Saturday, August 15, 2009

I see a bad moon rising

... sang Creedence Clearwater Revival. And as Panzner points out, inequality and growing poverty are factors that destabilise society.

He reproduces a graph (see below) that shows inequality is now higher than it was just before the Crash of 1929. The line also suggests that the rich do get hurt when the economy goes down - but they still do very well compared to the "ordinaries":
See where the least inequality came? Around 1980 - just when "it was decided" that lending and debt should take off and power a generation-long series of bubbles. Please see below my graph from June, which shows that political conservatives can be far from conservative when it comes to handling the nation's finances:


James Higham said...

See where the least inequality came? Around 1980 - just when "it was decided" that lending and debt should take off and power a generation-long series of bubbles.

That is a most significant observation and the corollary interesting.

OldSouth said...

In 1980, the US economy, and everyone in it, were essentially flat on their backs. Remember the 20% prime rate? I certainly do.

There is no excuse for the upward spike in debt from that point, but let me offer a little explanation:

Reagan and 'Bush-One' both had to contend with bitterly partisan Democrat Congressional majorities, who never met an entitlement they didn't love. Every attempt to reign in spending was met with blood-curdling screams of how heartless and cruel the President was, etc. So, the spending continued, because Reagan was also committed to restoring the military that had been gutted by the 1970's.

By the way, he won the Cold War in the process.

Along comes Slick Willy, and everyone piled on the spending, declaring a 'Peace Dividend', with a concomitant gutting of the military, for which we still are paying the price.

That little downturn came after the GOP Congress finally asserted a bit of discipline(not enough, but a little), and the Pride of Arkansas was occupied explaining why sex games with interns and perjury weren't really anything to get upset about. Not much in the way of grand spending initiatives in the late 90's.

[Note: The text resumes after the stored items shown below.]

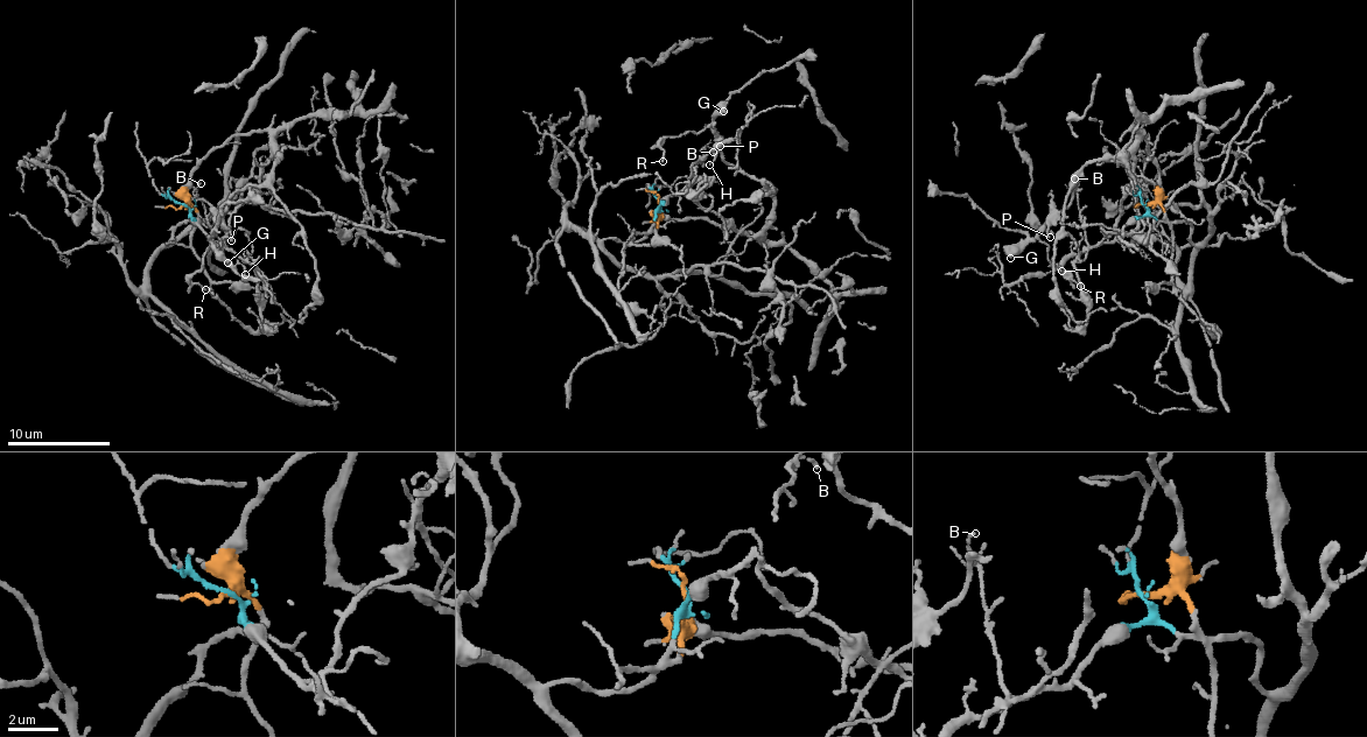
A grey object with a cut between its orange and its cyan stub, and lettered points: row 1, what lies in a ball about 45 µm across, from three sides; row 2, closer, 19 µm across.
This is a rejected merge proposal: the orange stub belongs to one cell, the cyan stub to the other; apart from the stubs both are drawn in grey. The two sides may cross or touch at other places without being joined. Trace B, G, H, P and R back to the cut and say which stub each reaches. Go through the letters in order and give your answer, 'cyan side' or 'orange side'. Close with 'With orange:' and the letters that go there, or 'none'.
B: cyan side
G: orange side
H: cyan side
P: orange side
R: orange side
With orange: G, P, R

As for 'Bush-Two'--really nothing can be said. He and Congress competed to see who could spend more.

Again, not excusing the foolish behaviour, just giving a bit of context.

Obama, Pelosi, Reid and Geither make the rest look like bumbling amateurs when it comes to spending our futures away.

Shame on both parties, though, because both were too busy feeding at the trough to notice what was transpiring in front of them

Anonymous said...

The spike caused by WW2 lifted the debt from approx. $900bn to around $3000bn. So fighting wars on 2 continents and developing atomic weapons tripled the debt (and a bit).

Compare that to 1980 onwards. A rise from $2300ish to approaching $12000bn (we must be there by now). Thats a multiple of over 5. And what do we have to show for all that spending?

This graph is scary. Because anything that rises that much that quickly is unsustainable, and WILL end. Its just a matter of when.

Paddington said...

OldSouth: I have a couple of small comments.

1. The military build-up (except Star Wars, a total gift to the defense contractors), was authorized under President Carter.

2. The Soviet Union did not collapse because of Reagan, at least according to many political and defense analysts, including those in the USSR. The quote I saw by a Russian general was that he hastened things by about 6 weeks.

I still hold that, had we followed the advice of Carter, we would be much better off now, despite the 'feel good' era of Reagan, which started to put us in our present predicament.